100.000 trips per week. No driver. No steering wheel that turns by itself. Just passengers moving around the city as if it were the most normal thing in the world. Welcome to the era of Waymo robotaxis, where the future is already here. Or maybe we should say: welcome to the present, where the future got tired of waiting and decided to take a ride in a taxi, while some uninformed idiot still giggles on the topic.

Dizzying (or car sick) numbers
Waymo, the Alphabet creature that seems to have come out of an Isaac Asimov novel, has just announced that it has reached an incredible weekly racing milestone. Yes, you read that right. While you were busy arguing with the taxi driver about the fastest route, 100.000 people were happily taking a computer on wheels for a ride.
Tekedra Mawakana, co-CEO of Waymo (and probably the person with the coolest job on the planet), dropped this bomb on social media. And to think that just a few months ago, Sundar Pichai, the Google boss, boasted of 50.000 trips a week.
A fleet that makes “Transformers” look like a documentary
Small note of color on the Waymo Robotaxis: the fleet is all modified Jaguar I-Paces. Have you seen them? I'll put the photo under this box. Yes, those electric cars that look like they came out of “Blade Runner”. I don't know exactly how many there are, but in California alone they have 778.
Imagine 778 Jaguars driving around without drivers. It's as if the rich suddenly decided to share their luxury cars with the rest of us, only they forgot to get on it.

Waymo robotaxi: expansion or invasion?
We've seen them all. The first enthusiasm (definitely sparkling). The first shots are empty, inevitable when introducing a transformative technology (get it, iene ridens?). Now Waymo isn't content with conquering just one city.
These guys are taking Los Angeles, San Francisco and Phoenix by storm. In San Francisco the service is 24/7. Basically, you can get drunk at any time and always have a sober robotaxi take you home. This, forgive me, I call progress.
The price of the future (spoiler: it's high)
I know that none of you think that all this is free. And in fact it costs quite a bit: I'm not referring to the price of the journeys (at the moment less than 1 euro per kilometre, among other things it is established in advance and does not change even in the event of variations on the route). I'm talking about investments.
Alphabet, for example, has already invested 30 billion dollars in its 'creation', and is now about to invest another 5 billion. Five billion. With that money we could send Jeff Bezos to Mars and leave him there. But no, we spend it to have taxis without taxi drivers. Priorities, I suppose. Or is it the fact that We won't see people on Mars for a while.

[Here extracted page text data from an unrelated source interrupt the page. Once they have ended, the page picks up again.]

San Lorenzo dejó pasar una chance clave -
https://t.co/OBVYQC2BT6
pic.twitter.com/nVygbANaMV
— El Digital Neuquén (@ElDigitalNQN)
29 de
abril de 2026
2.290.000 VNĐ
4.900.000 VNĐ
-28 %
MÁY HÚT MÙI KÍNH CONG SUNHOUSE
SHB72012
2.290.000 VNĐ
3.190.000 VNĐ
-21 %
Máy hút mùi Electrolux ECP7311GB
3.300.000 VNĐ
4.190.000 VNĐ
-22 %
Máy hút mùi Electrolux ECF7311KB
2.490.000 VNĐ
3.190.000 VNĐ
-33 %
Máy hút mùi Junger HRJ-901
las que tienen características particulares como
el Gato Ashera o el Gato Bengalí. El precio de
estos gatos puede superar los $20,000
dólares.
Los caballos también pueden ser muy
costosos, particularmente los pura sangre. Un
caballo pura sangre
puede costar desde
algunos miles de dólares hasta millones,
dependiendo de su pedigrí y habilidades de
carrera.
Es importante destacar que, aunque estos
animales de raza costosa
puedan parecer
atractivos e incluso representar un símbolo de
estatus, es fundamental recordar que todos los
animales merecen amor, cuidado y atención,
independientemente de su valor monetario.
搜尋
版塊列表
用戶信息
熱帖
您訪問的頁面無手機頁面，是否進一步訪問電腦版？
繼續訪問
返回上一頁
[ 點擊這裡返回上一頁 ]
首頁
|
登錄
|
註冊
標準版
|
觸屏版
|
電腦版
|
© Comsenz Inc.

Waymo robotaxi: the future is here, and it wants a ride
I'll say it again: as we write this, 100.000 people a week are getting into a driverless car like it's the most normal thing in the world. And perhaps it has become one. Maybe the future isn't made of flying cars e teleportation, but of cars that drive themselves and take you shopping.
Welcome to the future. It's a little less spectacular than we expected, but hey, at least we will no longer have to look for parking.